Assistir Carros 2 com você realmente não tem preço. Pagando 5 ou 10 reais de entrada em um cinema com áudio ruim, não me importaram. Eu te analisei durante o filme quando tua presença tirava totalmente a minha atenção. E eu via teus olhos atentos, como se esperasse por algo. Te sentia “minha” naquele momento, mesmo você não se importando como estava o grau do meu humor. Queria confessar que ontem eu estava chato e que você não disse nada. Acho que isso é uma vitória enorme pra ambos. Fiz comentários talvez um pouco abusivos sobre eu sentir você ausente, mas era só uma forma diferente de querer dizer eu estou com saudade.

Enfim, acho que me apaixonei por você!

Bom, não acho, eu tenho certeza. Meus olhos poderiam mostrar isso à você, porque sim, eu me apaixonei. São teus risos, tuas palavras ou até mesmo a tua presença.

Não leve isso como um desiquilíbrio emocional pertencente à mim, eu sei que o que está aqui é de verdade. Maior que um diamante ou não, mais quente que o sol ou mais intenso que o brilho da lua, não importa, é verdadeiro, é grande, imenso. E agora, eu só queria mesmo era entender o porquê dessa bagunça toda, dessa mistura de sentimentos, medos bobos ou coragens absurdas que nós temos em se manter afastados um do outro pra testar a saudade algumas vezes.

Acordes de piano ou violão, cartas ou frases feitas é a pouca parte de muitas coisas que eu gostaria de dar a você. Não gosto do comum, não gosto de sertanejo, não gosto do complicado, muito menos da possibilidade de ficar sem você. Às vezes num momento impensável, tão pouco razoável, nós iremos nos acomodar sem se incomodar com o defeito do outro porque finalmente entendi que muitas coisas não foram certas ou erradas, que poderiam ou não fazer mal. A verdade é que nunca vi alguém tão perto e ao mesmo tempo tão longe, mas que quero por toda vida comigo.

Engraçado mesmo é como eu fico me imaginando com você, deitado na cama ou caindo no chão. Te roubando o edredon ou vendo um filme no sofá…

São outros tempos, outras horas e muitos dias que gostaria que passássemos juntos. São também sonhos que por mais “meus” que sejam, também são seus.

Não foi nada planejado vir escrever coisa bobas e loucas. Me deu vontade de querer saber como foi o seu dia, se a nutella acabou e quando será a próxima sessão de filmes infantis.

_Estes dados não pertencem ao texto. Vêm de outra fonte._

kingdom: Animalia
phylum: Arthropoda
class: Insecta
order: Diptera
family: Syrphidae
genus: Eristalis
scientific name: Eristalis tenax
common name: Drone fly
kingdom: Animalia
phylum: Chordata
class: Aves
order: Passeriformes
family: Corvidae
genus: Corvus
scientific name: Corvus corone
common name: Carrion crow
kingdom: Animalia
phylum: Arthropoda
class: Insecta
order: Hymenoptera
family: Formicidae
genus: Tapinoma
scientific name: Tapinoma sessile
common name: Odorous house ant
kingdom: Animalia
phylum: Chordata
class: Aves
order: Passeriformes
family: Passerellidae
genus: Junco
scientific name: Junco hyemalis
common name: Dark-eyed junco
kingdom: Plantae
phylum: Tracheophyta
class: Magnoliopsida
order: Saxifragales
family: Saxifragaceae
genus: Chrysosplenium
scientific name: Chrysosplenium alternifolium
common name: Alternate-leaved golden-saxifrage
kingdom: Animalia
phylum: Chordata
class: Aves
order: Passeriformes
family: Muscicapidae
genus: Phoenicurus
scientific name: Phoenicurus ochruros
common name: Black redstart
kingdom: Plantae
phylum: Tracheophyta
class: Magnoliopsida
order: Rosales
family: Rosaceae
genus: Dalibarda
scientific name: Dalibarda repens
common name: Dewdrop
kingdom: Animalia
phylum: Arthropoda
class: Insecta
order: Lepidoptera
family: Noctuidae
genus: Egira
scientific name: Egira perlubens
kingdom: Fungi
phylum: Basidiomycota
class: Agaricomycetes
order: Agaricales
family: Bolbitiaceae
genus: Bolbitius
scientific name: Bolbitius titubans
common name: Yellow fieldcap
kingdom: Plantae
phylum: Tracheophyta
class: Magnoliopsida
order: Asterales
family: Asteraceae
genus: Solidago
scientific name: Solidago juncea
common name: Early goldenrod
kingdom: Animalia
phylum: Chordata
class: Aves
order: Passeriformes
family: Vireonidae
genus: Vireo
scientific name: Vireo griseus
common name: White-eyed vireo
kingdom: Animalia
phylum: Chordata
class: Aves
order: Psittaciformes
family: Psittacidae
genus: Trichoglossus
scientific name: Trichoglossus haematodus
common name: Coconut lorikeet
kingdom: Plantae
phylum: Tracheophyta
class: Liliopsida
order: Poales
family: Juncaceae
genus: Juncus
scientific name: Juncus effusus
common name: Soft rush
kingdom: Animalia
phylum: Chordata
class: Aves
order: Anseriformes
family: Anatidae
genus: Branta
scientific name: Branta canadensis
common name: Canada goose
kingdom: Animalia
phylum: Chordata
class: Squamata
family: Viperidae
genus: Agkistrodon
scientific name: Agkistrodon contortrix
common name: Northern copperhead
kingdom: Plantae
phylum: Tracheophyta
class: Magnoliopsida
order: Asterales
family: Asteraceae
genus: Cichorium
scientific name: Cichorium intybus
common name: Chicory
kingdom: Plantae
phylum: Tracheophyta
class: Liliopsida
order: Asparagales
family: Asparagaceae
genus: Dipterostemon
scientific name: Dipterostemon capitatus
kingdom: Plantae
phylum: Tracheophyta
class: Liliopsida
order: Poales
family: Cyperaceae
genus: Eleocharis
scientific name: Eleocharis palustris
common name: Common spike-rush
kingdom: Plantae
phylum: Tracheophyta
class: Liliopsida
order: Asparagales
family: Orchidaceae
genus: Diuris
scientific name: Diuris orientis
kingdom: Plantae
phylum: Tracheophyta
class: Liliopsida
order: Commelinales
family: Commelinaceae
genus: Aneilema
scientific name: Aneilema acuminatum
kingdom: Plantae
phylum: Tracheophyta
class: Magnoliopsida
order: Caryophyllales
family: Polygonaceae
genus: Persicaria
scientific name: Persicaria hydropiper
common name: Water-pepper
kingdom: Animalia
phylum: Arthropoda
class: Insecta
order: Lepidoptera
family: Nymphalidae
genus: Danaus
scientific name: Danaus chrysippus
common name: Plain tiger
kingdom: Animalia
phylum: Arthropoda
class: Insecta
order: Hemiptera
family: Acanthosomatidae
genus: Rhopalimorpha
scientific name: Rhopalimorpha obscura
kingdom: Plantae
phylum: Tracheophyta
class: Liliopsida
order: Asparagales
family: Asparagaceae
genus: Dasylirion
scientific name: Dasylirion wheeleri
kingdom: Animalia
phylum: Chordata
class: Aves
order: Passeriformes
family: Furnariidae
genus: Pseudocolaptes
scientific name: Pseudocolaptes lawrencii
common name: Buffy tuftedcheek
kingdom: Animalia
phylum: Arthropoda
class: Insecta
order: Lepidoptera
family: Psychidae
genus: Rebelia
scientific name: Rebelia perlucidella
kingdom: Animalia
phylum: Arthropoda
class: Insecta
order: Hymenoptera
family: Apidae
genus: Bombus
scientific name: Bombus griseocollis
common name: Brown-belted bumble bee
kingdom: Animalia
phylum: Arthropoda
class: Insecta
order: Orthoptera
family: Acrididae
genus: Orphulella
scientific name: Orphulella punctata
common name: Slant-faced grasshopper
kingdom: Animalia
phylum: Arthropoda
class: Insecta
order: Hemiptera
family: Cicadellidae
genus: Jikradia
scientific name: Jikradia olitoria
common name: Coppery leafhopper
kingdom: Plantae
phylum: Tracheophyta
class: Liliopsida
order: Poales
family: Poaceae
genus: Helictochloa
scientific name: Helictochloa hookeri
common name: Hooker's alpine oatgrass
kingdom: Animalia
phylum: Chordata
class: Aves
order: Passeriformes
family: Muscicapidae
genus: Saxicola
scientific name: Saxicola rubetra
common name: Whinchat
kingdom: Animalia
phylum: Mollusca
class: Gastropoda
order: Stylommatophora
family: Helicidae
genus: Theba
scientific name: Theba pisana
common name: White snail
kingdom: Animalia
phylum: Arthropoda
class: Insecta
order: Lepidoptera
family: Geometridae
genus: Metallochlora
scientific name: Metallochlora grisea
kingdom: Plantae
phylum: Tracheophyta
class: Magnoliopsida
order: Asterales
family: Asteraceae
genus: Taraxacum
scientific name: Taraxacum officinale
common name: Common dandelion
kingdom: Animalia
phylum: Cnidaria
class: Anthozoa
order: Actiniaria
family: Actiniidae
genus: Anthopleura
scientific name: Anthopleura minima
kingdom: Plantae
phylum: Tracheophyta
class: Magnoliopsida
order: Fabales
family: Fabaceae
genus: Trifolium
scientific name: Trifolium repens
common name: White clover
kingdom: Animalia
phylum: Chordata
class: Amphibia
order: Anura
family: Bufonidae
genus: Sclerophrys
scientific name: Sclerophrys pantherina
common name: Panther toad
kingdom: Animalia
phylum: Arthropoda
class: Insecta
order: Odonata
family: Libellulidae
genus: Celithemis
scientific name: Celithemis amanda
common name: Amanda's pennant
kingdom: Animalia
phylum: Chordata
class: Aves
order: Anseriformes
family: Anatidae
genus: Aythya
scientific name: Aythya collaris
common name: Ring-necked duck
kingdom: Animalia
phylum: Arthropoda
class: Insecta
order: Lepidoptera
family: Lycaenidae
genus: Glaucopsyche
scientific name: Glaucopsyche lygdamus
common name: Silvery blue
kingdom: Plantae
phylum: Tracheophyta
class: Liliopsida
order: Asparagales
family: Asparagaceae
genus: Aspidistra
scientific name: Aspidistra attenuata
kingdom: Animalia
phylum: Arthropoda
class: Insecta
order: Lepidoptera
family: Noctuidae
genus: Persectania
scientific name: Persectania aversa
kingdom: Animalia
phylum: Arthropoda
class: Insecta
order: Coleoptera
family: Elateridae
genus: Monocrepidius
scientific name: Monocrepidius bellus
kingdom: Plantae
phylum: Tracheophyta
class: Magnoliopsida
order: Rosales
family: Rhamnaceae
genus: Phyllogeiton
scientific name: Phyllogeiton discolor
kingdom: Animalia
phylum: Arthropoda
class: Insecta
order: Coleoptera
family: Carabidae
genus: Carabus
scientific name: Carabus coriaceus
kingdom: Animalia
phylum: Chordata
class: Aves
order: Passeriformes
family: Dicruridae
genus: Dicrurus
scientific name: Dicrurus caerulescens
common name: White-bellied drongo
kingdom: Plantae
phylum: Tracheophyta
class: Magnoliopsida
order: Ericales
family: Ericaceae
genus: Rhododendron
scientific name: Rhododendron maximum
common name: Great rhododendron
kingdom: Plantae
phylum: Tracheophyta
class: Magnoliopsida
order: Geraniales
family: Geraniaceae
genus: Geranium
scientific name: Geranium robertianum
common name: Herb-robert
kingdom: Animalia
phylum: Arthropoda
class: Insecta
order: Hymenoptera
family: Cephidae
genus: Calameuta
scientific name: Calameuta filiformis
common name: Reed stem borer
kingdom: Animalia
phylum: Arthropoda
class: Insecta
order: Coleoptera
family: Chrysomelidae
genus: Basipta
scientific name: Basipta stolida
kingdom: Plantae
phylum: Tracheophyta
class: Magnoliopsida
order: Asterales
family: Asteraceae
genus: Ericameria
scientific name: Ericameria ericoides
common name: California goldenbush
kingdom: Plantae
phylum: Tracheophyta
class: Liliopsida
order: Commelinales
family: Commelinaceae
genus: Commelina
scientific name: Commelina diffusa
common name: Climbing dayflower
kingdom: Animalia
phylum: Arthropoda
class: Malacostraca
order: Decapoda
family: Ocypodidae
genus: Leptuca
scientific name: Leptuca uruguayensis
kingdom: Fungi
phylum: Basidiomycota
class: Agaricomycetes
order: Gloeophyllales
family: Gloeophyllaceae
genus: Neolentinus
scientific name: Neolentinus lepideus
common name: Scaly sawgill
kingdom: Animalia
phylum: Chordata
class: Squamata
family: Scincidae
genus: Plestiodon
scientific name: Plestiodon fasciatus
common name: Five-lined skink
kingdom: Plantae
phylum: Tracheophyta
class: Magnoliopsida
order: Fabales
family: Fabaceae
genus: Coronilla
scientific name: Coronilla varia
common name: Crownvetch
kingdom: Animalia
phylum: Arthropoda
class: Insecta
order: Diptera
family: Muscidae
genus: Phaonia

Fé, força de vontade, peito limpo e coração aberto. Balada sem vodka, música e o desfrute da tua companhia. É isso, é tudo, porque é você quem faz eu ver que a vida pode ser engraçada.É em você que posso ver que o mais engraçado ainda é imaginar a minha vida, um pouco parada, sem foco ou resolução, sem você.